2004, AOC Oliu di Corsica

L’huile d’olive a obtenu sa reconnaissance en AOC fin 2004. Le travail d’études et de recherches variétales nécessaire en amont a permis de mettre en évidence des variétés typiques de l’île (ghjermana, sabina, zinzala) prouvées au travers d’analyses ADN. La mise en place du cahier des charges AOC a également eu pour conséquence la restructuration et la mise en valeur d’un certain nombre de vergers abandonnés, qui étaient devenus la proie des incendies. L’AOC a permis une valorisation et une différenciation du produit dans les rayons des grandes surfaces.

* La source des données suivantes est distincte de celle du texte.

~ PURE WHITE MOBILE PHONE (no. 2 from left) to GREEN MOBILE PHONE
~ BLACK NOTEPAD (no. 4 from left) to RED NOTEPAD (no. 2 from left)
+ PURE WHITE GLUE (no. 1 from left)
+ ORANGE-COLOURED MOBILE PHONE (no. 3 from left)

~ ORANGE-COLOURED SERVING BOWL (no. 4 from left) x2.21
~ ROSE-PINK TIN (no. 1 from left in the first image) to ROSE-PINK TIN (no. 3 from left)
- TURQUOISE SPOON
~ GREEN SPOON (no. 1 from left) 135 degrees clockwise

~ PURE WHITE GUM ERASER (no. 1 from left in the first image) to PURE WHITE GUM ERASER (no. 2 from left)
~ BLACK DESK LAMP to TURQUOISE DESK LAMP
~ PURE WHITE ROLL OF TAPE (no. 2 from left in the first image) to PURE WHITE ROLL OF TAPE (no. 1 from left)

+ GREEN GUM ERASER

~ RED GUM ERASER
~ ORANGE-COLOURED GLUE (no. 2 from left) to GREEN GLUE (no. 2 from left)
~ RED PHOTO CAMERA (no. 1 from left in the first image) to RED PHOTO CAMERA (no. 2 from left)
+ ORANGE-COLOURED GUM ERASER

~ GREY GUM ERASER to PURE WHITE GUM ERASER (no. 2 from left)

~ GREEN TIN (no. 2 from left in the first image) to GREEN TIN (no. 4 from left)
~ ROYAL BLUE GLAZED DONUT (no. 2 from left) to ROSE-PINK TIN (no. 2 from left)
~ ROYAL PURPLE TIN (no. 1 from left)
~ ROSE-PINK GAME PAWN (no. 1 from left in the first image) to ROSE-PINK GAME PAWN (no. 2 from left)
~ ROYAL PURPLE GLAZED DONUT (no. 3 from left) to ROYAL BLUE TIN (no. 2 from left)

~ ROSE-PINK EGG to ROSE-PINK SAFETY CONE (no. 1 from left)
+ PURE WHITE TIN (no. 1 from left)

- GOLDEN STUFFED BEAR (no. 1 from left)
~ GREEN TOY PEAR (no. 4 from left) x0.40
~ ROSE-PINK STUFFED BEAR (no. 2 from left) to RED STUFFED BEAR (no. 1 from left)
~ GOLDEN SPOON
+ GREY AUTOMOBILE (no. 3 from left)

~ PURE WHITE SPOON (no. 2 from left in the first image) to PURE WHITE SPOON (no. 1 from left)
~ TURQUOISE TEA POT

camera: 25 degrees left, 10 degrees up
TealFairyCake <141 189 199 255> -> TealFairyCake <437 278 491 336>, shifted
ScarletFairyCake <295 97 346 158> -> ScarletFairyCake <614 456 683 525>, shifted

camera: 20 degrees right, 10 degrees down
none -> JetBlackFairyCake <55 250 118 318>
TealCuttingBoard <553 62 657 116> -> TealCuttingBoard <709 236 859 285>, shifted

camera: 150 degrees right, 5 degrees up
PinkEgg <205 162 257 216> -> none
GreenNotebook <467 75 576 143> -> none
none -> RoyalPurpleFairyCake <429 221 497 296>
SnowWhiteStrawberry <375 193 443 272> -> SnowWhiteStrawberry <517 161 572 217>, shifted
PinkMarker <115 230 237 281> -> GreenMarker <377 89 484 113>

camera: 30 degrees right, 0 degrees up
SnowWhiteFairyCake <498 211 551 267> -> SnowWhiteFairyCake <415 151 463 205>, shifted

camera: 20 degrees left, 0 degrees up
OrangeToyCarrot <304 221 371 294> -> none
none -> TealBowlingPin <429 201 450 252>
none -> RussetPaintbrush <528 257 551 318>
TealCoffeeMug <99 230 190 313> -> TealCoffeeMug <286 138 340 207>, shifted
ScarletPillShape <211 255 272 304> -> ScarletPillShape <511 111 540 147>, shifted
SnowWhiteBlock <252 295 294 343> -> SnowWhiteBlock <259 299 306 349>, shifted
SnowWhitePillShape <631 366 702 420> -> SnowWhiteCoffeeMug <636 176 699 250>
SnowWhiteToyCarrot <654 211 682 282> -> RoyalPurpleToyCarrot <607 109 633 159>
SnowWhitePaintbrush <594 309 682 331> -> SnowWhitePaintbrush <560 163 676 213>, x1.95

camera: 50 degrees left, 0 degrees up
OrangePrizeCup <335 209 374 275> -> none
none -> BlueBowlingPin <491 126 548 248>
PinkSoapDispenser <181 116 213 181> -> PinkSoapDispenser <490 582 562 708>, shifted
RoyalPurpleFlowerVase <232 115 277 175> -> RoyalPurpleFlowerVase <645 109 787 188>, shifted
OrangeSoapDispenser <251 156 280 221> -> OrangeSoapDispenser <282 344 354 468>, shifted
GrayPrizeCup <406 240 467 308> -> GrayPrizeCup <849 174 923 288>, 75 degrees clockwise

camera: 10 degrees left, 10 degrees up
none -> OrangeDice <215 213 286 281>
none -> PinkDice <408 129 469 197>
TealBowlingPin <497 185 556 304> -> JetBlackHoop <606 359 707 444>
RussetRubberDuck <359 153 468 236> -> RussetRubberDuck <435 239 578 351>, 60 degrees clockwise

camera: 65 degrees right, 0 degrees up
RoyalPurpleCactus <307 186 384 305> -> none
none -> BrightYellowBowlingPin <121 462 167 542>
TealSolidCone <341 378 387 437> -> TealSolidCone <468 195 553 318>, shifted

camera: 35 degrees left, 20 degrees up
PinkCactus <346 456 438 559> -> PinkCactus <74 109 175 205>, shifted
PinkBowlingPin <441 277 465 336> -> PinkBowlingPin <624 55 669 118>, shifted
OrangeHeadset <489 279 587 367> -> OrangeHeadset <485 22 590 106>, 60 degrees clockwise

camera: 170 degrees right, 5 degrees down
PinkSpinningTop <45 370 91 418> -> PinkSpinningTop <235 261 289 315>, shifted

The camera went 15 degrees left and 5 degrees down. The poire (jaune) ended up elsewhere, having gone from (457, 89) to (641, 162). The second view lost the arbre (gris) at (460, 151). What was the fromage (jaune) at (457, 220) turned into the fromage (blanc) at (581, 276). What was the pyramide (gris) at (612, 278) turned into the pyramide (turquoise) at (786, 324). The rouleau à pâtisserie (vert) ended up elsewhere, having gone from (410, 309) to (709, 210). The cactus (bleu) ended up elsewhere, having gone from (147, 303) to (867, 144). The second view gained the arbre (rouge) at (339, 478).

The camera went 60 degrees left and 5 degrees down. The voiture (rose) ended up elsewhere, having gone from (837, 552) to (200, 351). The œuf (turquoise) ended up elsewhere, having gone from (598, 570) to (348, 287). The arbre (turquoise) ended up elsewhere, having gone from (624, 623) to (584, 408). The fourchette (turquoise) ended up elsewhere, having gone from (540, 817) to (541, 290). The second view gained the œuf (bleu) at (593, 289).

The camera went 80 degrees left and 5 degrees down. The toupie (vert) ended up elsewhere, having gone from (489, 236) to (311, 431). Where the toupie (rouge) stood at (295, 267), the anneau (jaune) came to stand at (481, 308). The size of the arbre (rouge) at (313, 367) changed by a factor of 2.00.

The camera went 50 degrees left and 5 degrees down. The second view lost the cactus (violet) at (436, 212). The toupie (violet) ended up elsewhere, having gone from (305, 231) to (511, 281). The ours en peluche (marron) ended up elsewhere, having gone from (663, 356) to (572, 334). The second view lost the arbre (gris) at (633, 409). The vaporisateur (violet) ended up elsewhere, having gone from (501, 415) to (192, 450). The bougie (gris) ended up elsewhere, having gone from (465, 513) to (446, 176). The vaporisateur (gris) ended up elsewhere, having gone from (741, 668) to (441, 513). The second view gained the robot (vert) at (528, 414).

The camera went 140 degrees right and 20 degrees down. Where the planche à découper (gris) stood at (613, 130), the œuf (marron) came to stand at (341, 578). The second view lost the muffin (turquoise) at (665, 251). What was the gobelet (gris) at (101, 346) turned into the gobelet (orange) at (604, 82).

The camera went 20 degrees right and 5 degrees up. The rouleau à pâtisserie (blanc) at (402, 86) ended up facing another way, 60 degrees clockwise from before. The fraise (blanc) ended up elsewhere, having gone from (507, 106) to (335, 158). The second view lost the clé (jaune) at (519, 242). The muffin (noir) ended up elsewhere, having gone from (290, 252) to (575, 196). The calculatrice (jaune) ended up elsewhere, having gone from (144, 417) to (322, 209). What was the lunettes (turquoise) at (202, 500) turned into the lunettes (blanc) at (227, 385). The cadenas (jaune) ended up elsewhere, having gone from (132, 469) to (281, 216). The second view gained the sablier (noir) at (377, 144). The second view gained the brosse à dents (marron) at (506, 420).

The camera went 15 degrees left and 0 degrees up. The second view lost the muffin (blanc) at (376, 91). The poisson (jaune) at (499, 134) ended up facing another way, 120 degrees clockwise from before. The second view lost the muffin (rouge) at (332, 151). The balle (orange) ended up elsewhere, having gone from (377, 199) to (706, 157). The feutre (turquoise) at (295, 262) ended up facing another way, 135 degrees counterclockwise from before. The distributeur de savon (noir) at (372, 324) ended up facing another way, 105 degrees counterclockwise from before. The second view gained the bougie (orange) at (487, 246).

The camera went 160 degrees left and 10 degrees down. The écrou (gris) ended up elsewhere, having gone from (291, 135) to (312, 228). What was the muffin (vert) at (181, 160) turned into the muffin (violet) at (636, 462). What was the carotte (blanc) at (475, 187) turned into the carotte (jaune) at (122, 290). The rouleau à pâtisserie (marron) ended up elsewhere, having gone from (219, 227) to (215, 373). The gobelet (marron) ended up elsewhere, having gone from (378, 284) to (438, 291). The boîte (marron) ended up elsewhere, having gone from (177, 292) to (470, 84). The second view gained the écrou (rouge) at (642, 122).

2006, AOC Farine de châtaigne

La filière castanéicole, sous l’égide du GRPTCMC et du syndicat de défense de l’AOC, a obtenu endécembre 2006 l’Apellation d’Origine Contrôlée ‘farina castagnina corsa’. La valorisation permise par ce signe officiel de qualité,

devrait se traduire par une hausse du revenu des producteurs, notament grâce aux campagnes de communication prévues dans le cadre du PDRC. Cette valorisation est indispensable à la pérennisation des exploitations. En particulier dans un contexte difficile où la succession d’années de sécheresse met en péril les récoltes, introduisant un phénomène d’alternance inconnu jusqu’à présent.


2007, IGP Clémentine

La clémentine a connu d'abord un développement important et une notoriété liée à ses qualités intrinsèques et à sa différenciation au travers d’un label régional « clémentine avec feuille ». Ce signe distinctif a permis de conquérir et de stabiliser des parts de marché. L’entrée de l’Espagne dans l’Union Européenne a induit un bouleversement au niveau de cette situation (volume de production beaucoup plus important avec 1,2 millions de tonnes, coûts de production inférieurs, réglementation moins restrictive). De plus l’Espagne a exploité la notoriété de la clémentine Corse en reprenant le concept clémentine avec feuille et quelquefois même le nom "fines de corse". La décennie 90 sera marquée par une dégradation continue de la situation, des volumes produits, des surfaces plantées et par une attitude prudente des exploitants vis-à-vis des investissements. Afin de contrecarrer la concurrence espagnole, de mettre fin aux contrefaçons et d’apporter des garanties aux consommateurs, la profession a décidé d’engager une démarche de qualité. L’IGP a été obtenue en 2007 et le dossier label rouge est en cours de constitution.